▶ Problem:
Please retype the records that appear below, exactly and in full.

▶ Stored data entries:
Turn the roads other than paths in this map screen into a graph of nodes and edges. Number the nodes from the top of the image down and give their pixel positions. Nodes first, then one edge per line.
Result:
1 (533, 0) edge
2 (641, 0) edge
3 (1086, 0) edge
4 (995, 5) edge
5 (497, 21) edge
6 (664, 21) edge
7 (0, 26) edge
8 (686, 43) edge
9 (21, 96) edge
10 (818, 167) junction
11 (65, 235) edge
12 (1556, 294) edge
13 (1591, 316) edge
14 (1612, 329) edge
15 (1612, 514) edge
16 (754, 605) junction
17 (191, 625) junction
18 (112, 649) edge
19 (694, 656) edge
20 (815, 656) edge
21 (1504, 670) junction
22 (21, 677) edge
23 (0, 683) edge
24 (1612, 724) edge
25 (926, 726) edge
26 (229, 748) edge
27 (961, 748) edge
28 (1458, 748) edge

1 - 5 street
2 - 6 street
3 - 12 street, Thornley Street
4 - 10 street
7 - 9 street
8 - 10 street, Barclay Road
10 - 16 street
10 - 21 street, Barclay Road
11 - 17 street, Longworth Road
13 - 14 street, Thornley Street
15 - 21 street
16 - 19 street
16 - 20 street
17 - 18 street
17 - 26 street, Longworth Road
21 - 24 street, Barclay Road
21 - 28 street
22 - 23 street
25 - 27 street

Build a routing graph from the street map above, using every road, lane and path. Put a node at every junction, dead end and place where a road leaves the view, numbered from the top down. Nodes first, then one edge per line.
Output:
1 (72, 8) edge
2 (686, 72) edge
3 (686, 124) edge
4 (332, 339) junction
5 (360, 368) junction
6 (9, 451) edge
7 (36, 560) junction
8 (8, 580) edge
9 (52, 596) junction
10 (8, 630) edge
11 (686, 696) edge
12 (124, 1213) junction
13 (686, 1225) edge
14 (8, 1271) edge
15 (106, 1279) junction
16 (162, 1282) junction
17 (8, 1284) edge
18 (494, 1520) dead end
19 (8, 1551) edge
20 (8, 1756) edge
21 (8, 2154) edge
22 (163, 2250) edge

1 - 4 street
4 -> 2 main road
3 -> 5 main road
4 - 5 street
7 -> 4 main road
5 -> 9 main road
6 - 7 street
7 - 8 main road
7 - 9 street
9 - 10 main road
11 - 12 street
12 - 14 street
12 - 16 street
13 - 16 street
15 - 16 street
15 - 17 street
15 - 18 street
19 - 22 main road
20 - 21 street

▶ Exercise answer:
Turn the roads other than paths in this map screen into a graph of nodes and edges. Number the nodes from the top of the image down and give their pixel positions. Nodes first, then one edge per line.
Result:
1 (533, 0) edge
2 (641, 0) edge
3 (1086, 0) edge
4 (995, 5) edge
5 (497, 21) edge
6 (664, 21) edge
7 (0, 26) edge
8 (686, 43) edge
9 (21, 96) edge
10 (818, 167) junction
11 (65, 235) edge
12 (1556, 294) edge
13 (1591, 316) edge
14 (1612, 329) edge
15 (1612, 514) edge
16 (754, 605) junction
17 (191, 625) junction
18 (112, 649) edge
19 (694, 656) edge
20 (815, 656) edge
21 (1504, 670) junction
22 (21, 677) edge
23 (0, 683) edge
24 (1612, 724) edge
25 (926, 726) edge
26 (229, 748) edge
27 (961, 748) edge
28 (1458, 748) edge

1 - 5 street
2 - 6 street
3 - 12 street, Thornley Street
4 - 10 street
7 - 9 street
8 - 10 street, Barclay Road
10 - 16 street
10 - 21 street, Barclay Road
11 - 17 street, Longworth Road
13 - 14 street, Thornley Street
15 - 21 street
16 - 19 street
16 - 20 street
17 - 18 street
17 - 26 street, Longworth Road
21 - 24 street, Barclay Road
21 - 28 street
22 - 23 street
25 - 27 street

Build a routing graph from the street map above, using every road, lane and path. Put a node at every junction, dead end and place where a road leaves the view, numbered from the top down. Nodes first, then one edge per line.
Output:
1 (72, 8) edge
2 (686, 72) edge
3 (686, 124) edge
4 (332, 339) junction
5 (360, 368) junction
6 (9, 451) edge
7 (36, 560) junction
8 (8, 580) edge
9 (52, 596) junction
10 (8, 630) edge
11 (686, 696) edge
12 (124, 1213) junction
13 (686, 1225) edge
14 (8, 1271) edge
15 (106, 1279) junction
16 (162, 1282) junction
17 (8, 1284) edge
18 (494, 1520) dead end
19 (8, 1551) edge
20 (8, 1756) edge
21 (8, 2154) edge
22 (163, 2250) edge

1 - 4 street
4 -> 2 main road
3 -> 5 main road
4 - 5 street
7 -> 4 main road
5 -> 9 main road
6 - 7 street
7 - 8 main road
7 - 9 street
9 - 10 main road
11 - 12 street
12 - 14 street
12 - 16 street
13 - 16 street
15 - 16 street
15 - 17 street
15 - 18 street
19 - 22 main road
20 - 21 street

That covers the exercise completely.